Culture

Murdoch Mysteries: The Un-Breaking Bad

Murdoch-Mysteries

I’m so glad Breaking Bad is finally over.

I never watched a minute of it.

I try to avoid drug-centered movies and television programs.

It doesn’t matter if these productions are supposedly “anti-drug” — the very act of filming and screening any story about any subject automatically glamorizes it, because cinema itself is glamor.

So I’m relieved that I no longer have to overhear people in the “straight” world chatting pseudo-knowledgeably, and with barely concealed emotional arousal, about the manufacture and consumption of meth just because they binge-watched Breaking Bad.

Besides, as I’ve said since the program began, besides being tediously “dark” and “edgy” (yawn…) the series was premised on an absurd conceit:

That a public school teacher in 21st century America wouldn’t have health insurance.

While seemingly half the planet was counting down the minutes to the Breaking Bad finale on Sunday night, I was looking forward to Monday evening, and the seventh season premiere of one of my favorite shows, Murdoch Mysteries.

It’s awfully out of character for me to watch any Canadian-made television program, especially one broadcast on the state-run CBC.

But I started watching Murdoch Mysteries in reruns earlier this year. It was the only interesting show airing around here at 7 p.m.

In spite of myself, I got hooked on this series, which is set in the Victorian-Edwardian Toronto of the 1890s, when one of today’s most multicultural cities on earth was still majority white, British-born, and “Orange” (that is, Protestant.)

The hero, Detective Murdoch, is a devout Catholic, however; he gravely crosses himself whenever he stumbles across a body — which he does quite a bit.

(Come to think of it, the murder rate in this fictional “Hogtown” seems only slightly lower than that of the modern one I live in…)

Detective Murdoch is an outsider in other ways.

He’s a kind of steampunk MacGyver-meets-Agent Mulder-meets-Dr. Spencer Reid:

A preternaturally handsome and exquisitely mannered genius who, you see, was the real inventor of fingerprinting, the fax machine and loads of other modern technology — it’s just that, being Canadian, he was too modest to take credit for them.

He’s aided in his quest for justice by Dr. Julia Ogden, the coroner and the (chaste) love of Murdoch’s life; his rough-around-the-edges boss Inspector Brackenreid; and the lovable and overly imaginative Constable George Crabtree, who also proposes such futuristic wonders as “a giant potato cooking room in every home,” i.e. the microwave oven.
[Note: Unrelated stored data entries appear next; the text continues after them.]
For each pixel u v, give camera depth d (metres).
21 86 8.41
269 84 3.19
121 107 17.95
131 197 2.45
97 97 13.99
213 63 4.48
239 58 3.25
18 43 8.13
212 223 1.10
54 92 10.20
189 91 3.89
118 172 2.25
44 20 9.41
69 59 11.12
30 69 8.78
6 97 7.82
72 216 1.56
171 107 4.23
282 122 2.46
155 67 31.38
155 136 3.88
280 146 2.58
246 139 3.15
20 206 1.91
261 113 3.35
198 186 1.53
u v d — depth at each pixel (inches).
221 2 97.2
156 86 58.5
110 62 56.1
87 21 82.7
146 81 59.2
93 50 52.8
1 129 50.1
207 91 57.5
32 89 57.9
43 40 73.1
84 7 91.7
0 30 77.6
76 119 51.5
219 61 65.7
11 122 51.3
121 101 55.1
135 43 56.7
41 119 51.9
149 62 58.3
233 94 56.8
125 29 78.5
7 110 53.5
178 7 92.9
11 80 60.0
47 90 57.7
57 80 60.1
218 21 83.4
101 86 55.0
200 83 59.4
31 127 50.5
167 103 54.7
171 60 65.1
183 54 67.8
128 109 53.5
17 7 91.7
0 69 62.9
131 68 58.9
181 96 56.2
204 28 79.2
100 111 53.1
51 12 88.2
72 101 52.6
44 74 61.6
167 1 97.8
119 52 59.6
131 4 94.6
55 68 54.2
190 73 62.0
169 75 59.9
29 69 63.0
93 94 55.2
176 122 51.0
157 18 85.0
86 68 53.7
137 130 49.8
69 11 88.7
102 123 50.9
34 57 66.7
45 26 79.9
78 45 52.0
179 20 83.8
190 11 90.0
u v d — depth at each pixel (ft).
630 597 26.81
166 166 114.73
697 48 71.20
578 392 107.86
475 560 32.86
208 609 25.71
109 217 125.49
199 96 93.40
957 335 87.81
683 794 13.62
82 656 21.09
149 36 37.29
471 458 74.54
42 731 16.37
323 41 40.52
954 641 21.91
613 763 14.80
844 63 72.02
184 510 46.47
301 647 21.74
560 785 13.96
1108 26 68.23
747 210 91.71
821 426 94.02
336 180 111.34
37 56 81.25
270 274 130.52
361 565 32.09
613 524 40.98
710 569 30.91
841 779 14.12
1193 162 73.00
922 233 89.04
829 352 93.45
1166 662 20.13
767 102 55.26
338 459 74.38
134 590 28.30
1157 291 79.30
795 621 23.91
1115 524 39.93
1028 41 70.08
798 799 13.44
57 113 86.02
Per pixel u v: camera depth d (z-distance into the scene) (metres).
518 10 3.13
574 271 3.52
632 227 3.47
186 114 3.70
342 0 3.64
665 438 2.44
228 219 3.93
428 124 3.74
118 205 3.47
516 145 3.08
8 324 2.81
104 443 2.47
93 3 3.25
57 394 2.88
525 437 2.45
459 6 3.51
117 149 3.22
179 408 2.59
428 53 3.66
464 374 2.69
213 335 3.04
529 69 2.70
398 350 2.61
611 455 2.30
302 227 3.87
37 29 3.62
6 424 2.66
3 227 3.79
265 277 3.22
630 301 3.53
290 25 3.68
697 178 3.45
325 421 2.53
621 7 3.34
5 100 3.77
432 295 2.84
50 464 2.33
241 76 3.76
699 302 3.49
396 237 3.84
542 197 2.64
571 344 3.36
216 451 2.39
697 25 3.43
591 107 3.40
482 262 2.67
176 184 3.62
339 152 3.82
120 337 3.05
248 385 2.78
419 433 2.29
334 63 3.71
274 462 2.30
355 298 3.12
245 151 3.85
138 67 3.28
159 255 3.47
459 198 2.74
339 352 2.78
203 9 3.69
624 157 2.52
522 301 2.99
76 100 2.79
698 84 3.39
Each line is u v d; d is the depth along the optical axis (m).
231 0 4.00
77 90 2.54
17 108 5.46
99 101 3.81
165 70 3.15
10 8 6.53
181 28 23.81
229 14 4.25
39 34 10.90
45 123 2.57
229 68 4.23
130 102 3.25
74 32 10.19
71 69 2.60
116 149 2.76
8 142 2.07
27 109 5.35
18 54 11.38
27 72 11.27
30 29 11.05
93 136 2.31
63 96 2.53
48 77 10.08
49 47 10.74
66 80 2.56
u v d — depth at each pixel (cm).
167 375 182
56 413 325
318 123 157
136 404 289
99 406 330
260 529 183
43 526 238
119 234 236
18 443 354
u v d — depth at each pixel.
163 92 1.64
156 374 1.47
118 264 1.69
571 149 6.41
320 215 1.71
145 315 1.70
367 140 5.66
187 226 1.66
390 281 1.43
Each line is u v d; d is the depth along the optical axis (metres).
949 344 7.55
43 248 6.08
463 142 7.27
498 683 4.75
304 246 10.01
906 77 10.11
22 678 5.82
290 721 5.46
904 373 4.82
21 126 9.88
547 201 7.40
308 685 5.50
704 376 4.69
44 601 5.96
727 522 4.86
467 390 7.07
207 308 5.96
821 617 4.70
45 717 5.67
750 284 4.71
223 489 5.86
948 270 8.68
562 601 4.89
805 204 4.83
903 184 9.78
Murdoch Mysteries also features “cameos” from famous personages of the day:

Sir Arthur Conan Doyle, Nichola Tesla, Houdini, Emma Goldman and Annie Oakley, to name a few.

In one cheeky episode, Liberal Prime Minister Sir Wilfrid Laurier stops by the police station where he is rudely rebuffed by a clueless constable played by… real-life Conservative Prime Minister Stephen Harper, who is a big fan of the series.

(The joke is that Harper doesn’t recognize his predecessor, but then, I didn’t even recognize the low-key Harper, which was awfully Canadian of all of us…)

And make no mistake:

Despite its uncharacteristically handsome production design, Murdoch Mysteries is a “Canadian” show, unable to shake the urge to crowbar earnest “eat your spinach” lessons about history, tolerance and do-goodery into most episodes.

However, unlike almost any other Canadian program I’ve ever seen, Murdoch Mysteries doesn’t take itself too seriously:

Some of the anachronisms are a little too corny, self-conscious or even lazy — a secret government facility is called “Concession 51,” and I bristled when Dr. Ogden opined that a crime victim’s relative “needed closure” — but the show knows that you know about a future which the characters can only speculate about, and has great fun with that “meta” stuff:

Arthur Conan Doyle: What you’re looking at is the future of policing, dare I say it, entertainment. Books, theater, so on, so forth.

Murdoch: Forensics? Too dull and gory I should think.

Doyle: Quite the opposite. I suspect the public has an endless appetite for this sort of tale.

Murdoch Mysteries exists primarily to delight and entertain. The main characters are extremely well drawn and likeable. The bad guys get caught.

So far we’ve not been subjected to tragically heroic and misunderstood transsexuals or heavy-handed AIDS metaphors or clumsy allusions to the invasion of Iraq.

If a program that might just as easily be called CSI:Steampunk sounds like something you’d enjoy — and you need a break from exploding meth labs in Albuquerque — you can watch episodes of Murdoch Mysteries online via Amazon Instant Video.